Explain Harassment Surge
Company: Airwallex
Role: Data Scientist
Category: Analytics & Experimentation
Difficulty: medium
Interview Round: Onsite
Suppose your monthly moderation analysis shows that `Harassment` increased sharply in the most recent month. Assume a post is classified as violating when `probability_violating > 0.5`, and the monthly distribution is based on distinct posts viewed in each month.
As a Data Scientist working on content integrity, answer the following:
1. What are the most plausible explanations for the apparent surge in `Harassment`? Consider both real changes in harmful behavior and measurement artifacts.
2. How would you investigate whether this is a true increase in harassment versus an artifact caused by traffic mix, recommendation changes, policy changes, model retraining, thresholding, or data quality issues?
3. What metrics, segmentations, and statistical checks would you use? Your answer should explicitly address denominator effects, Simpson's paradox, selection bias, label drift, and model calibration.
4. If the increase is real, what product, policy, operations, or modeling interventions would you propose?

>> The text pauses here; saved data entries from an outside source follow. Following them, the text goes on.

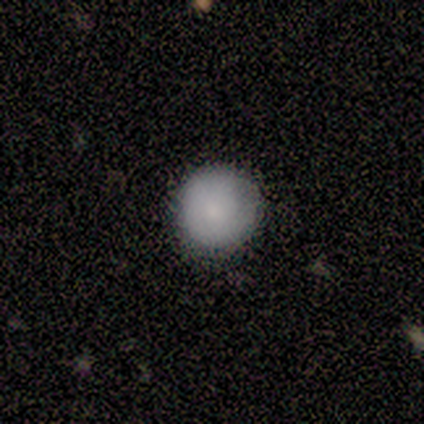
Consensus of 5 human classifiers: Consensus on every question: smooth or featured — smooth (100%); how rounded — round (100%); merging — none (100%).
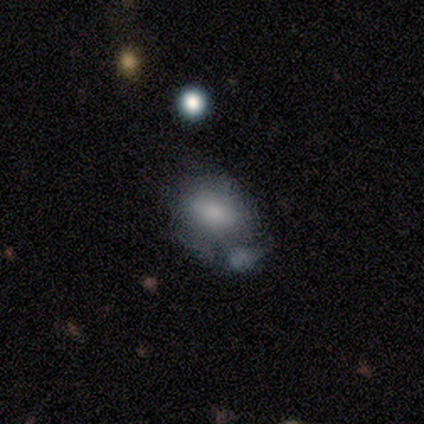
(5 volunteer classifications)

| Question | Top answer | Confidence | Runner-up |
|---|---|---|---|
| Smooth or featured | smooth | 80% | featured or disk (20%) |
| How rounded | round | 75% | in between (25%) |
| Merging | merger | 40% | none (20%) |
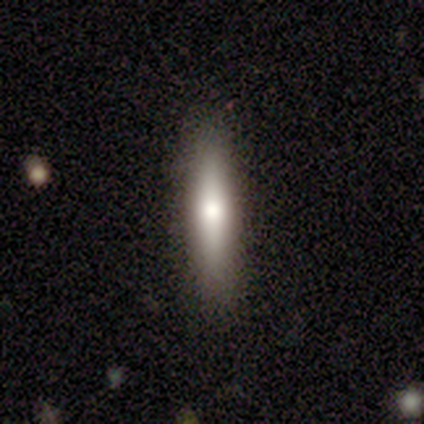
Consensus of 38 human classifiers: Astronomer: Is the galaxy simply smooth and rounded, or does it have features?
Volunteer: smooth — 63%.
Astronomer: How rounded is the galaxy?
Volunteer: cigar-shaped — 92%.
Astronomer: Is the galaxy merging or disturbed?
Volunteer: none — 92%.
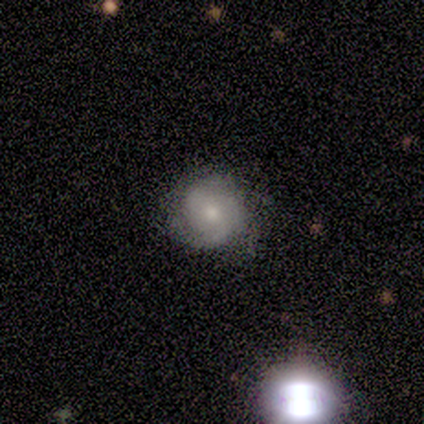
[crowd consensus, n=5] Smooth or featured: featured or disk — 100%
Edge-on disk: no — 100%
Bar: no — 60% (weak — 40%)
Spiral arms: yes — 100%
Spiral winding: tight — 60% (medium — 20%)
Spiral arm count: 2 — 60% (can't tell — 40%)
Bulge size: small — 60% (moderate — 40%)
Merging: none — 80% (minor disturbance — 20%)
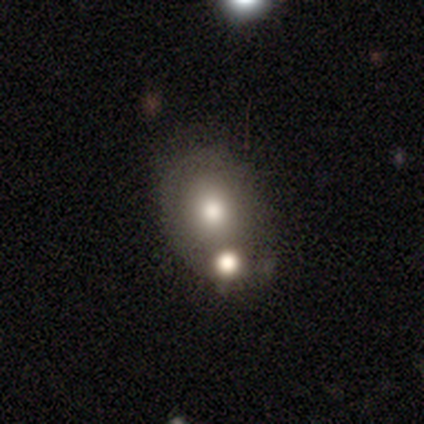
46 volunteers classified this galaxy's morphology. A smooth galaxy with no disk features (74%) that is round (50%, tied with in between).

Vote fractions:
- Smooth or featured? smooth: 74% / featured or disk: 17% / star or artifact: 9%
- How rounded? round: 50% (tied) / in between: 50% (tied) / cigar-shaped: 0%
- Merging? merger: 50% / none: 24% / minor disturbance: 24% / major disturbance: 2%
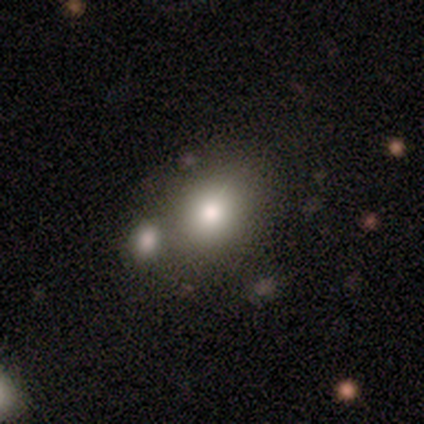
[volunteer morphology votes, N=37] Smooth or featured?
  - smooth: 84% *
  - featured or disk: 8%
  - star or artifact: 8%
How rounded?
  - in between: 55% *
  - round: 45%
  - cigar-shaped: 0%
Merging?
  - none: 44% *
  - merger: 29%
  - minor disturbance: 18%
  - major disturbance: 9%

5. If you wanted to test a mitigation, how would you design an experiment or quasi-experiment, and what primary metrics and guardrail metrics would you use?
Quick Answer: This question evaluates a Data Scientist's competency in diagnostic analytics, statistical reasoning, causal inference, model evaluation (including label drift and calibration), and experiment design for content integrity and moderation monitoring.